Task input Block Start

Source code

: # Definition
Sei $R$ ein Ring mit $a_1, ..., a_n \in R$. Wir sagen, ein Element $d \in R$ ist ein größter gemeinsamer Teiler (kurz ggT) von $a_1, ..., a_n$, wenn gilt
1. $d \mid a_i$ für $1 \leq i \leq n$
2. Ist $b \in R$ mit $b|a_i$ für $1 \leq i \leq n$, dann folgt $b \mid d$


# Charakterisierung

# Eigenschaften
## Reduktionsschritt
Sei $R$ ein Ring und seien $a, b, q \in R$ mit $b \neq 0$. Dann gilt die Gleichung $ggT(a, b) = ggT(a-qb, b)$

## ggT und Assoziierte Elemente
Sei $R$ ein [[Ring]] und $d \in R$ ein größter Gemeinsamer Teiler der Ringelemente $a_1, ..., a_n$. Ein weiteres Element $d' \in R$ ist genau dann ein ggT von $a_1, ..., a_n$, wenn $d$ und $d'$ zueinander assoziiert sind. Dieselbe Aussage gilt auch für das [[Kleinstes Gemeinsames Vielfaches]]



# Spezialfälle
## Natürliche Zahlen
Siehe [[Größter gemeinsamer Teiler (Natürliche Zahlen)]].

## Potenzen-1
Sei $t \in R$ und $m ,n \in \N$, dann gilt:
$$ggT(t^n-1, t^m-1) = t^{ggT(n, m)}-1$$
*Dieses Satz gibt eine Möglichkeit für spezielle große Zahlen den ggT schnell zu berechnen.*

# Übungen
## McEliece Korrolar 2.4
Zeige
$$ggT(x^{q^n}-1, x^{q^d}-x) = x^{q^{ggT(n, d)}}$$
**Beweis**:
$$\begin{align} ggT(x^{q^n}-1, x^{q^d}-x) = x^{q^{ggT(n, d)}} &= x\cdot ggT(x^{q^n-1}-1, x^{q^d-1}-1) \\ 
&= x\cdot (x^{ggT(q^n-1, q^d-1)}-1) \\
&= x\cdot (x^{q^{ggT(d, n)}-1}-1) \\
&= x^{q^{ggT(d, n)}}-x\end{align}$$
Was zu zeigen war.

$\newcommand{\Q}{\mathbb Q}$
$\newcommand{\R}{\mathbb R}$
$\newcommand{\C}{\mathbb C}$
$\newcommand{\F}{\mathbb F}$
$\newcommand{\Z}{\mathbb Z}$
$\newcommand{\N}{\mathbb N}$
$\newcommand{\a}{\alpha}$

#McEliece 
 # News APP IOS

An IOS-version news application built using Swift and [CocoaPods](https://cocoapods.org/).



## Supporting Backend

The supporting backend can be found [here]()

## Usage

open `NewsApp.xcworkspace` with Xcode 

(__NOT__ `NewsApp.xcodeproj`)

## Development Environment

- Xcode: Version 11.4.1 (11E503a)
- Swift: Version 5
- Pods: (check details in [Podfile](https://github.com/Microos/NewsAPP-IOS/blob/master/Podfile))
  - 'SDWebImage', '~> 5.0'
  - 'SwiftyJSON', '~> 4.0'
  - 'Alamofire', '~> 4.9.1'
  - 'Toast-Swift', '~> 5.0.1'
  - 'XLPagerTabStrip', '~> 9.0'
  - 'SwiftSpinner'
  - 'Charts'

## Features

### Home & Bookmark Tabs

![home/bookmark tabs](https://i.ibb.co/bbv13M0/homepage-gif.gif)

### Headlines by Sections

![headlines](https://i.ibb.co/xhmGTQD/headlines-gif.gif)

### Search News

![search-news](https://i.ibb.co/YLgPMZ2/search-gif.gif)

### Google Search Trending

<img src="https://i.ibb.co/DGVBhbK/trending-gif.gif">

Task input Block End

=== Exercise ===
Reproduce all of the material with "Spezialfälle" replaced by "Sonderfälle", and keep everything else the same.

=== Response ===
Source code

: # Definition
Sei $R$ ein Ring mit $a_1, ..., a_n \in R$. Wir sagen, ein Element $d \in R$ ist ein größter gemeinsamer Teiler (kurz ggT) von $a_1, ..., a_n$, wenn gilt
1. $d \mid a_i$ für $1 \leq i \leq n$
2. Ist $b \in R$ mit $b|a_i$ für $1 \leq i \leq n$, dann folgt $b \mid d$


# Charakterisierung

# Eigenschaften
## Reduktionsschritt
Sei $R$ ein Ring und seien $a, b, q \in R$ mit $b \neq 0$. Dann gilt die Gleichung $ggT(a, b) = ggT(a-qb, b)$

## ggT und Assoziierte Elemente
Sei $R$ ein [[Ring]] und $d \in R$ ein größter Gemeinsamer Teiler der Ringelemente $a_1, ..., a_n$. Ein weiteres Element $d' \in R$ ist genau dann ein ggT von $a_1, ..., a_n$, wenn $d$ und $d'$ zueinander assoziiert sind. Dieselbe Aussage gilt auch für das [[Kleinstes Gemeinsames Vielfaches]]



# Sonderfälle
## Natürliche Zahlen
Siehe [[Größter gemeinsamer Teiler (Natürliche Zahlen)]].

## Potenzen-1
Sei $t \in R$ und $m ,n \in \N$, dann gilt:
$$ggT(t^n-1, t^m-1) = t^{ggT(n, m)}-1$$
*Dieses Satz gibt eine Möglichkeit für spezielle große Zahlen den ggT schnell zu berechnen.*

# Übungen
## McEliece Korrolar 2.4
Zeige
$$ggT(x^{q^n}-1, x^{q^d}-x) = x^{q^{ggT(n, d)}}$$
**Beweis**:
$$\begin{align} ggT(x^{q^n}-1, x^{q^d}-x) = x^{q^{ggT(n, d)}} &= x\cdot ggT(x^{q^n-1}-1, x^{q^d-1}-1) \\ 
&= x\cdot (x^{ggT(q^n-1, q^d-1)}-1) \\
&= x\cdot (x^{q^{ggT(d, n)}-1}-1) \\
&= x^{q^{ggT(d, n)}}-x\end{align}$$
Was zu zeigen war.

$\newcommand{\Q}{\mathbb Q}$
$\newcommand{\R}{\mathbb R}$
$\newcommand{\C}{\mathbb C}$
$\newcommand{\F}{\mathbb F}$
$\newcommand{\Z}{\mathbb Z}$
$\newcommand{\N}{\mathbb N}$
$\newcommand{\a}{\alpha}$

#McEliece 
 # News APP IOS

An IOS-version news application built using Swift and [CocoaPods](https://cocoapods.org/).



## Supporting Backend

The supporting backend can be found [here]()

## Usage

open `NewsApp.xcworkspace` with Xcode 

(__NOT__ `NewsApp.xcodeproj`)

## Development Environment

- Xcode: Version 11.4.1 (11E503a)
- Swift: Version 5
- Pods: (check details in [Podfile](https://github.com/Microos/NewsAPP-IOS/blob/master/Podfile))
  - 'SDWebImage', '~> 5.0'
  - 'SwiftyJSON', '~> 4.0'
  - 'Alamofire', '~> 4.9.1'
  - 'Toast-Swift', '~> 5.0.1'
  - 'XLPagerTabStrip', '~> 9.0'
  - 'SwiftSpinner'
  - 'Charts'

## Features

### Home & Bookmark Tabs

![home/bookmark tabs](https://i.ibb.co/bbv13M0/homepage-gif.gif)

### Headlines by Sections

![headlines](https://i.ibb.co/xhmGTQD/headlines-gif.gif)

### Search News

![search-news](https://i.ibb.co/YLgPMZ2/search-gif.gif)

### Google Search Trending

<img src="https://i.ibb.co/DGVBhbK/trending-gif.gif">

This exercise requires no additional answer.